Chronic Cough: Evaluation and Management

Charlie Michaudet, MD; John Malaty, MD


Am Fam Physician. 2017;96(9):575-580. 

In This Article

Chronic Cough in Children

Chronic cough in children younger than 15 years is defined as cough lasting more than four weeks.[8] Chest radiography and spirometry should be considered initially in age-appropriate patients.[8] A watch-wait-review approach consisting of parental reassurance and observation for one to two weeks may be used in patients with a nonspecific cough.[8,42]

The most common causes of chronic cough in children six to 14 years of age are asthma, protracted bacterial bronchitis, and UACS.[4,6,42] Protracted bacterial bronchitis is characterized by isolated chronic cough, wet/moist cough, resolution of cough with antibiotic treatment, and absence of findings suggestive of an alternative cause. Treatment consists of a two-week course of an appropriate antibiotic, such as amoxicillin/clavulanate (Augmentin).[43,44]
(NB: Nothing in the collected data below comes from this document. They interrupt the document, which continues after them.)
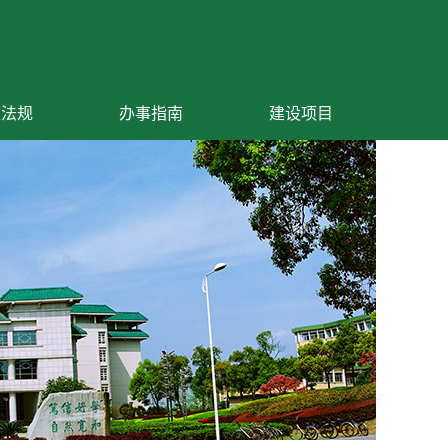
策法规
办事指南
建设项目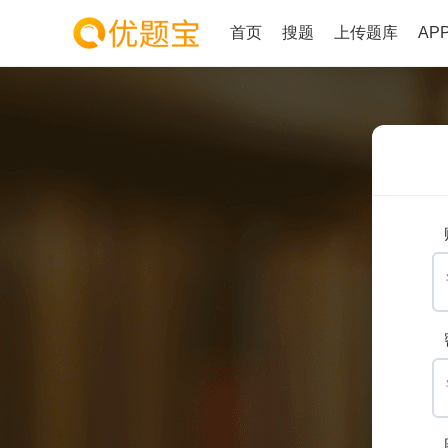
首页
搜题
上传题库
AP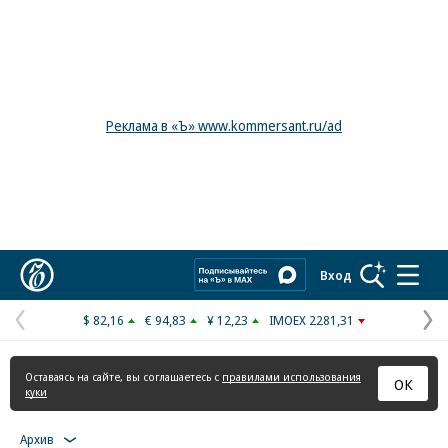
Реклама в «Ъ» www.kommersant.ru/ad
Коммерсантъ
Вход
$ 82,16
€ 94,83
¥ 12,23
IMOEX 2281,31
Предыдущая
С
страница
с
Оставаясь на сайте, вы соглашаетесь с
правилами использования
ОК
куки
Архив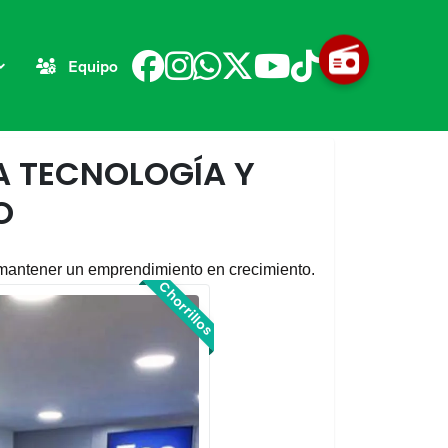
Equipo
A TECNOLOGÍA Y
O
a mantener un emprendimiento en crecimiento.
Chorrillos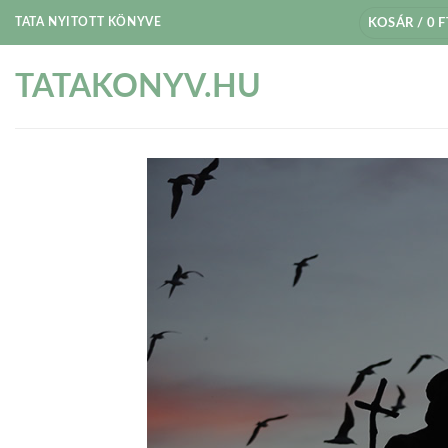
Skip
TATA NYITOTT KÖNYVE
KOSÁR /
0
F
to
content
TATAKONYV.HU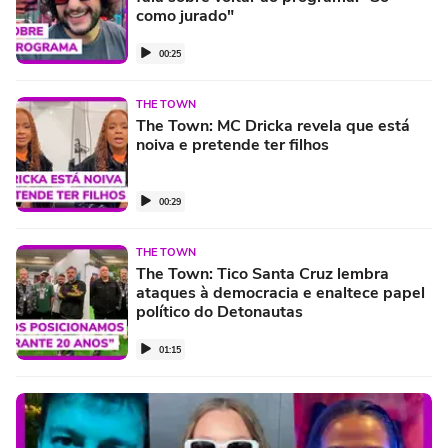
como jurado"
00:25
THE TOWN
The Town: MC Dricka revela que está
noiva e pretende ter filhos
00:29
THE TOWN
The Town: Tico Santa Cruz lembra
ataques à democracia e enaltece papel
político do Detonautas
01:15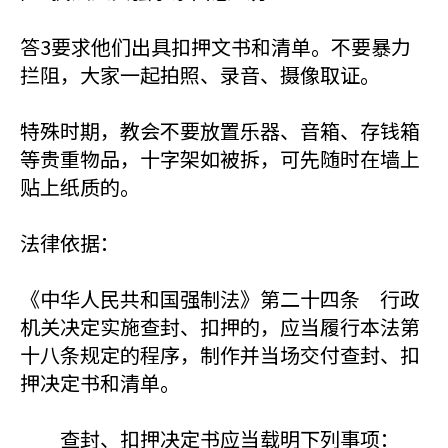
答3要求他们出具扣押文书和清单。不要暴力
拦阻，大家一起拍照、录音、摄像取证。
特殊时期，教会不要放置乐器、音箱、存钱箱
等贵重物品，十字架如被拆，可先随时在墙上
贴上纸质的。
法律依据：
《中华人民共和国强制法》第二十四条 行政
机关决定实施查封、扣押的，应当履行本法第
十八条规定的程序，制作并当场交付查封、扣
押决定书和清单。
查封、扣押决定书应当载明下列事项：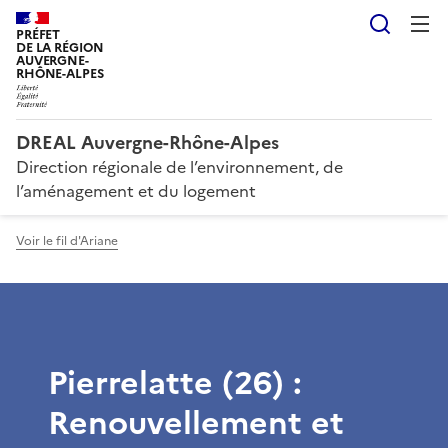
Reche
PRÉFET
DE LA RÉGION
AUVERGNE-
RHÔNE-ALPES
DREAL Auvergne-Rhône-Alpes
Direction régionale de l’environnement, de
l’aménagement et du logement
Voir le fil d'Ariane
Pierrelatte (26) :
Renouvellement et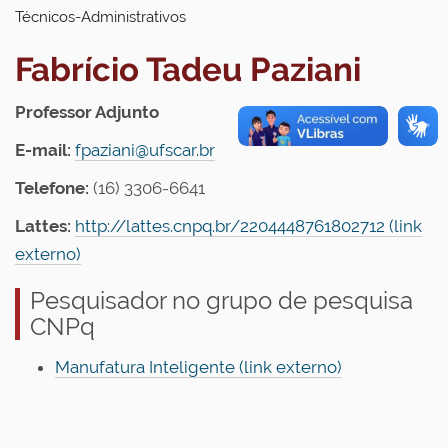
Técnicos-Administrativos
Fabrício Tadeu Paziani
Professor Adjunto
E-mail:
fpaziani@ufscar.br
Telefone:
(16) 3306-6641
Lattes:
http://lattes.cnpq.br/2204448761802712 (link
externo)
Pesquisador no grupo de pesquisa
CNPq
Manufatura Inteligente (link externo)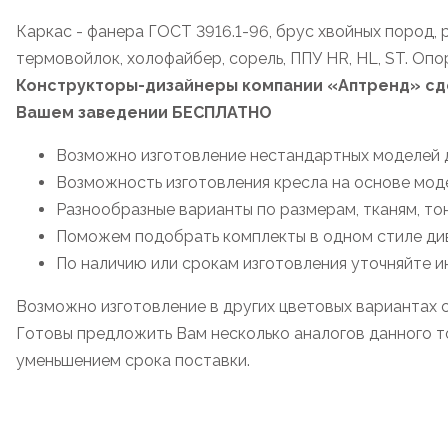
Каркас - фанера ГОСТ 3916.1-96, брус хвойных пород, р
термовойлок, холофайбер, сорель, ППУ HR, HL, ST. Опор
Конструкторы-дизайнеры компании «Аптренд» сде
Вашем заведении БЕСПЛАТНО
Возможно изготовление нестандартных моделей д
Возможность изготовления кресла на основе мод
Разнообразные варианты по размерам, тканям, то
Поможем подобрать комплекты в одном стиле дива
По наличию или срокам изготовления уточняйте 
Возможно изготовление в других цветовых вариантах 
Готовы предложить Вам несколько аналогов данного то
уменьшением срока поставки.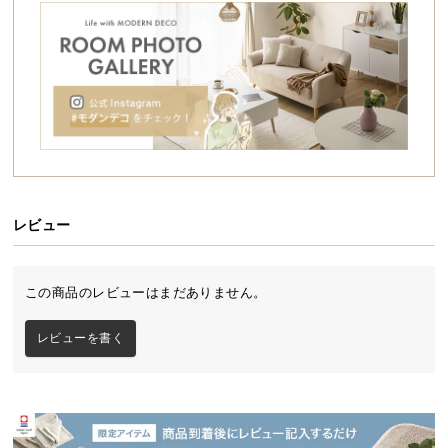
シ
ョ
ッ
ピ
ン
グ
ガ
イ
ド
レビュー
お
支
払
この商品のレビューはまだありません。
い
に
レビューを書く
つ
い
て
配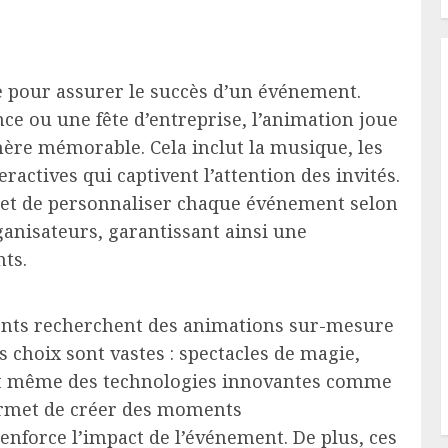
e pour assurer le succès d’un événement.
ce ou une fête d’entreprise, l’animation joue
hère mémorable. Cela inclut la musique, les
eractives qui captivent l’attention des invités.
met de personnaliser chaque événement selon
rganisateurs, garantissant ainsi une
nts.
ents recherchent des animations sur-mesure
s choix sont vastes : spectacles de magie,
 et même des technologies innovantes comme
 permet de créer des moments
renforce l’impact de l’événement. De plus, ces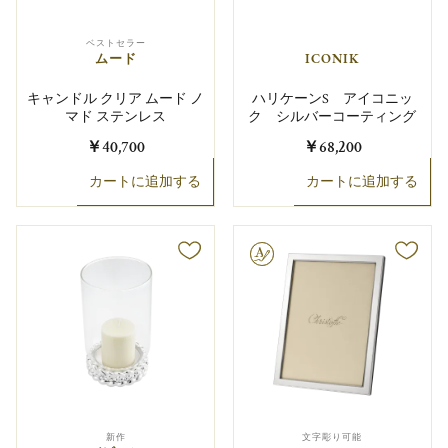
ベストセラー
ムード
ICONIK
キャンドル クリア ムード ノ
ハリケーンS アイコニッ
マド ステンレス
ク シルバーコーティング
￥40,700
￥68,200
カートに追加する
カートに追加する
文字彫り可能
新作
文字彫り可能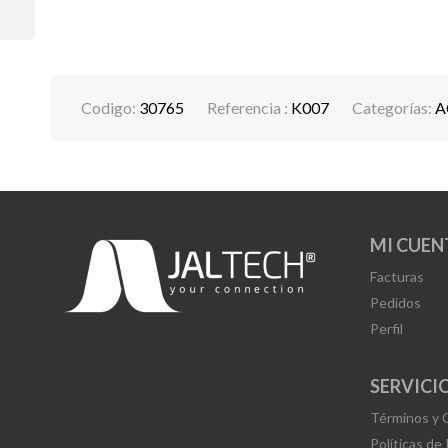
Codigo:
30765
Referencia :
K007
Categorías:
A
MI CUEN
Facturas
Pedidos
Perfil
SERVICIO
Términos y 
Políticas de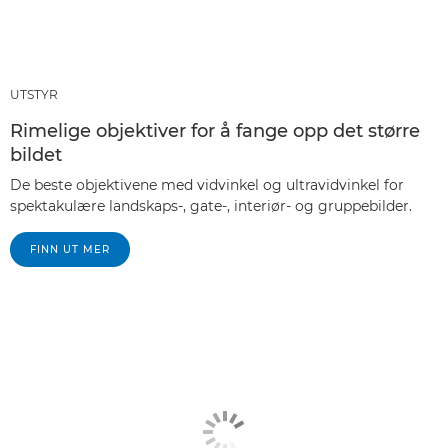
UTSTYR
Rimelige objektiver for å fange opp det større
bildet
De beste objektivene med vidvinkel og ultravidvinkel for
spektakulære landskaps-, gate-, interiør- og gruppebilder.
FINN UT MER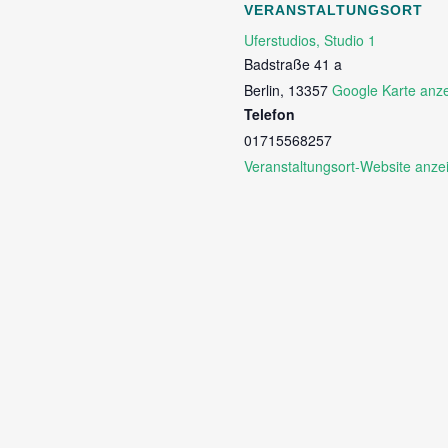
VERANSTALTUNGSORT
Uferstudios, Studio 1
Badstraße 41 a
Berlin
,
13357
Google Karte anz
Telefon
01715568257
Veranstaltungsort-Website anze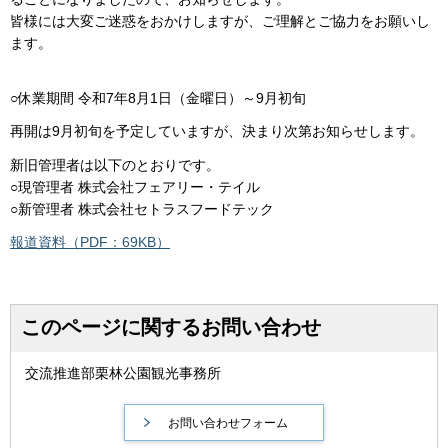
皆様には大変ご迷惑をおかけしますが、ご理解とご協力をお願いし
ます。
○休業期間 令和7年8月1日（金曜日）～9月初旬
再開は9月初旬を予定していますが、決まり次第お知らせします。
新旧管理者は以下のとおりです。
○現管理者 株式会社フェアリー・テイル
○新管理者 株式会社セトラスフードテック
報道資料（PDF：69KB）
このページに関するお問い合わせ
交流推進部栗林公園観光事務所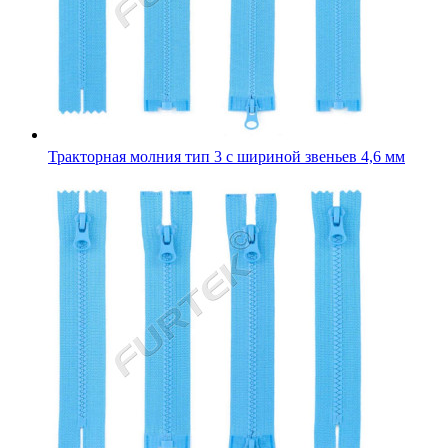
Тракторная молния тип 3 с шириной звеньев 4,6 мм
UACS is rare in children younger than six years, and antihistamines and decongestants are not recommended.[44] GERD does not seem to be as common in children, and empiric proton pump inhibitors are not recommended in the absence of a specific diagnosis.[8] Exposure to tobacco smoke, pets, and environmental irritants should be minimized. Pertussis can be considered but is usually associated with other symptoms, such as a "whoop" sound, apnea, low-grade fever, or vomiting. Less common causes, such as foreign body aspiration, congenital conditions, cystic fibrosis, and immune disorders, should also be considered.